- WHAT THE TASK ASKS:
The required output is the run of lines from the one holding "Ordenar registros por" through the final line of the listing, restated word for word, with no pictures.

- AVAILABLE DATA:
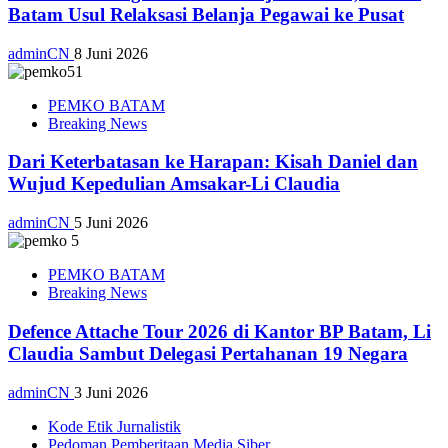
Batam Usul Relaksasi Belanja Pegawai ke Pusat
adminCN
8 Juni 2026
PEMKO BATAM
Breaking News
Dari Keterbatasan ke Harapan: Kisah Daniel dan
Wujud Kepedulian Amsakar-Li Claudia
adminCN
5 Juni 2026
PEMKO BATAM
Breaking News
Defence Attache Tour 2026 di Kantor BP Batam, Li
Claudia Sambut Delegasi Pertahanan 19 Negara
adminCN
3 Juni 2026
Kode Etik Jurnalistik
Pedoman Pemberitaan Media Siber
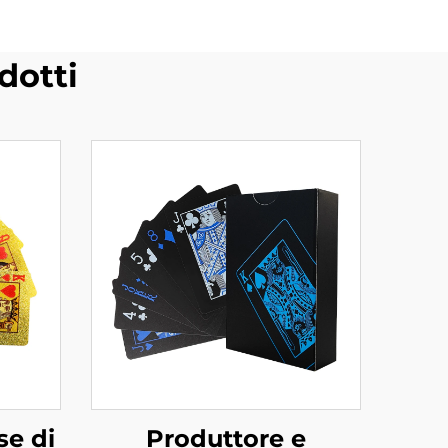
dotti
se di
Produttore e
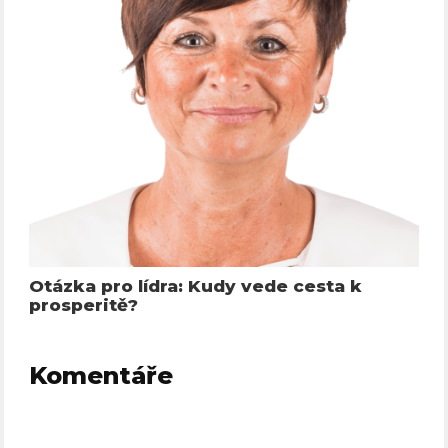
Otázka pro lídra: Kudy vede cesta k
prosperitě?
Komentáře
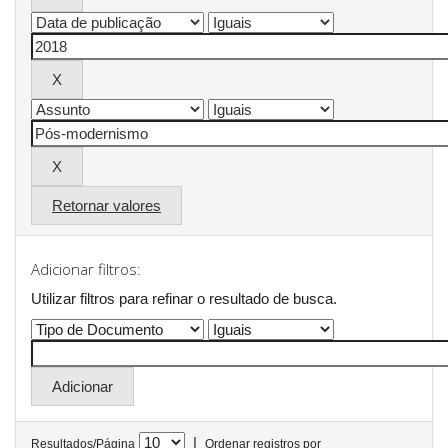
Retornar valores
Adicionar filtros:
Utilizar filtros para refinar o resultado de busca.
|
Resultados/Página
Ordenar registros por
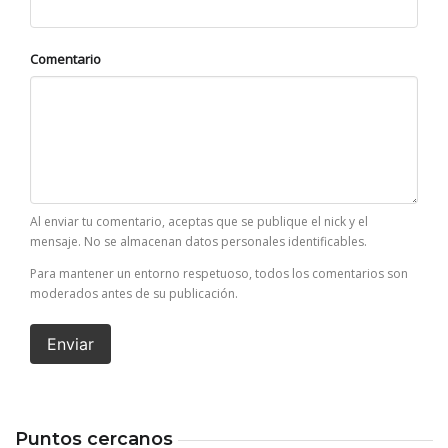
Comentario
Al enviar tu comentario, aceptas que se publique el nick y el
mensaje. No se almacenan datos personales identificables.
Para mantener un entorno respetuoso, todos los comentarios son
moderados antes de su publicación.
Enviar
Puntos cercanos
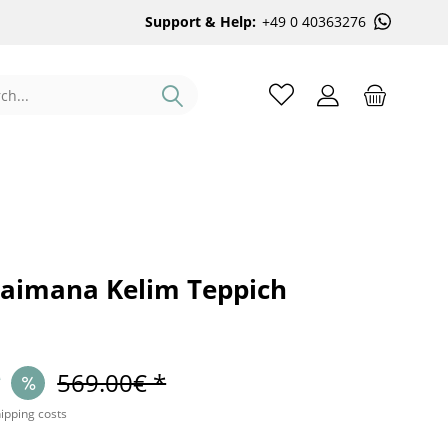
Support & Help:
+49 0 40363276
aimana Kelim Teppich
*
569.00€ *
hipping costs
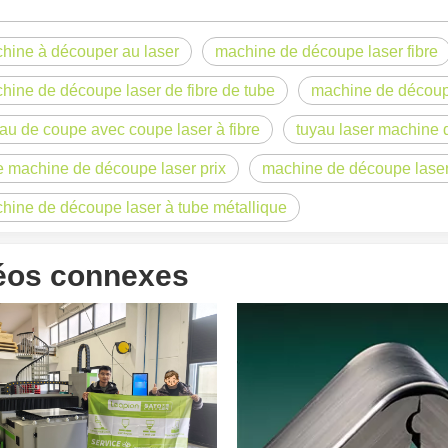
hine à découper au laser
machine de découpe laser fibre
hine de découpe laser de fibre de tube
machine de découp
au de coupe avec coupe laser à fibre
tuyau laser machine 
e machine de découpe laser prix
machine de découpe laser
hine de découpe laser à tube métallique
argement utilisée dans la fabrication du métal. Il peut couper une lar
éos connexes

- EXPECTED OUTPUT:
Ordenar registros por
Comentario
Al enviar tu comentario, aceptas que se publique el nick y el
mensaje. No se almacenan datos personales identificables.
Para mantener un entorno respetuoso, todos los comentarios son
moderados antes de su publicación.
Enviar
Puntos cercanos
Support & Help:
+49 0 40363276
aimana Kelim Teppich
*
569.00€ *
hipping costs
hine à découper au laser
machine de découpe laser fibre
hine de découpe laser de fibre de tube
machine de découp
au de coupe avec coupe laser à fibre
tuyau laser machine 
e machine de découpe laser prix
machine de découpe laser
hine de découpe laser à tube métallique
argement utilisée dans la fabrication du métal. Il peut couper une lar
éos connexes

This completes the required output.